しばらく待つと、煙が晴れ、中から一人の男が出てくる。

 

「おぅ。久々の外だなぁ。羂索だろう?匂いでわかるぞ。また俺に殺されに来たかぁ。前回とは違って今回はそこそこいいのが揃ってるじゃないか?呪霊側と手を組んだな?」

 

スタスタと歩いて出てくるのは長い黒髪を地面に垂らし、顔中が髭で覆われている一匹の男。

「取り敢えず、雑魚が多いな。」

 

男が左右で全く違う印を組む。

       『領域展開』

    

       『怒喝天砲』

 

まずい!瞬時に自分も領域を展開しようと印を組む。

 

しかし、領域を展開する前に、世界が一面真っ白の空間へと変わる。

 

そして、その領域は一瞬で消え去った。

 

「何が起こったというのだ…」

領域を展開されたことは分かる、だが、儂は特に何もされなかった。白い空間へ送られただけ。

しかし、領域を展開したということはチャンスだ。

向こうはしばらく術式を使えない。

これで儂が殺すチャンスは出来た。

 

「消し炭になれ人間!」

『領域展開』

『蓋棺鉄囲山』

 

だが、あくまでこの領域展開は布石。

必中必殺と言えど、儂の術式程度で簡単に殺せるのならば夏油がわざわざここまでの戦力を用意するはずがない。

 

全力で呪力を込めて、5弾構えの攻撃を放つ。

爆発、熱、音、遅れてくる反響した衝撃波と光。

同時に全てを対処するならば逃げなくてはならないが、それをさせないための領域。

囲い込んで殺す。

術式を使えないのならば五条悟ですら赤子同然なのだ。

負けるわけがない。

長年、獄門彊で囚われていたから初手からミスを引いたな、所詮は人間。

平安だろうがなんだろうが、関係はないのだ。

 

「死んだな」

そう確信し、領域を解く。
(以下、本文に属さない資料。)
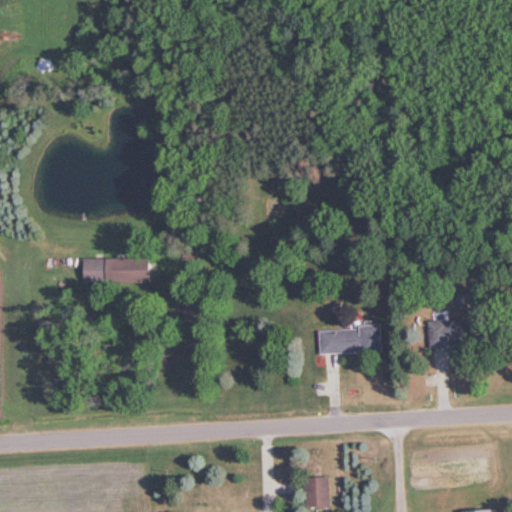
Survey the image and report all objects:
building: (124, 270)
building: (453, 332)
building: (358, 340)
road: (256, 428)
building: (325, 493)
ふと、周りに居た奴らも巻き込んだと思い、当たりを見回す。

 

「はて?何故呪力を花御と陀艮以外感じれないのだ?」

 

「おうおうおうおう。すげぇな最近の呪霊は。時が進めば進むほど強くなってんじゃねぇか。殺されたのは久しぶりだ。」

 

前から人間の声が聞こえる。有り得ない。そもそも必ず殺したという確信があるのだ。領域内での感知を逃れる術はない。

 

「貴様…何をした。」

「ん?お前もしかして漏瑚?」

 

後ろに飛び退く。

「何故貴様は儂の名を知っている?」

 

ニヤリ、と到底人間にはできないほどの悍ましい笑顔をして男は笑う。

「そうか!!やっとか!やっとこの時代か!長かった!長かったぞ!!」

 

しばらく男は笑った後、こちらへ声をかけた。

「羂索がいるだろう。いや、今の時代は夏油か?」

 

「いるが、先程から姿を見せない。逃げたか。アヤツ、儂らを捨て駒にするつもりであったな?」

 

「良いぜ良いぜ。全然許してやろう。俺は今最高に気分がいいからな!全て許す!」

 

「では、我々は獄門彊をもらう。それしか儂らは求めることはない。」

 

「そうか!いいぞ!持っていけ!いや〜しかし面白いことになっているな。貴様の力量は明らかに自然発生した呪霊を超えている。」